Tuesday, November 13, 2007

National morality

[Originally posted on June 06, 2007 at http://pramodbiligiri.livejournal.com/16143.html]

Ron Paul's run for the Republican Presidential nomination made me think about the strong human desire to give a moral underpinning to their worldview. When he quotes the Founding Fathers or the Constitution to find a high moral ground, it resonates with his audience. A world based on life, liberty and pursuit of happiness (LLH, in short) for everyone has idealistic allure. An attempt towards that seems the most natural thing to do.

Realpolitik shuns such aims and moves towards more earthy goals, probably because of practicality.

If you are willing to sacrifice the LLH of "others" in order to further your own, the moral underpinning is suddenly shaky. To avoid this kind of dilemma, the best compromise known till now is the concept of nationalism. A non-interventionist nation which minds its own business ignores moral persecution outside its borders. Thus resources are freed up to maximize the said values within its confines. Thomas Jefferson wrote: "Commerce with all nations, alliance with none, should be our motto".

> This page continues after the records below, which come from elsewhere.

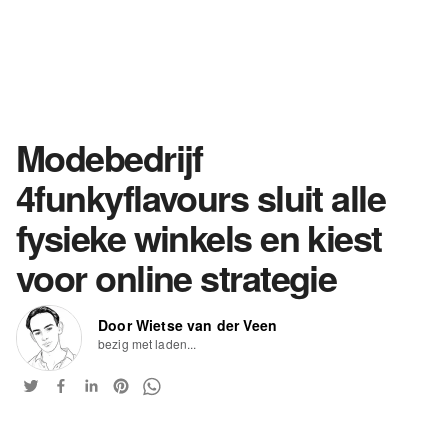
Modebedrijf
4funkyflavours sluit alle
fysieke winkels en kiest
voor online strategie
Door Wietse van der Veen
bezig met laden...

A moral worldview restricted to the nation has 2 distinct consequences:
1) It provides leeway for exploiting foreign countries
In particular, if the political and economic elite in those countries profess starkly different values (like in Africa, Middle East, China) it opens economic avenues which are impractical in the home country. Communism, dictators and genocide are brushed aside with much less ado. In fact, it's a foreign policy adage that "only interests matter" (not values).

2) It may fail to handle an increasingly interdependent ("globalized") world
Consider this criticism by Ron Paul: "Our foreign policy is designed to protect our oil interests".

But an isolationist State policy has an impact on access to scarce(?) natural resources like oil, minerals. The country's demand will have to be met through purely commercial transactions. Other countries which use State clout to further business demands might fare better.

Global warming is another problem which straddles national boundaries. Our political, economic structures are not suited to tackle this unless we innovate. International co-operation is required on a massive scale. It remains to be seen if transnational commercial incentives will work.

There is only a thin line between a country "minding its own business" and attacking others to secure this business.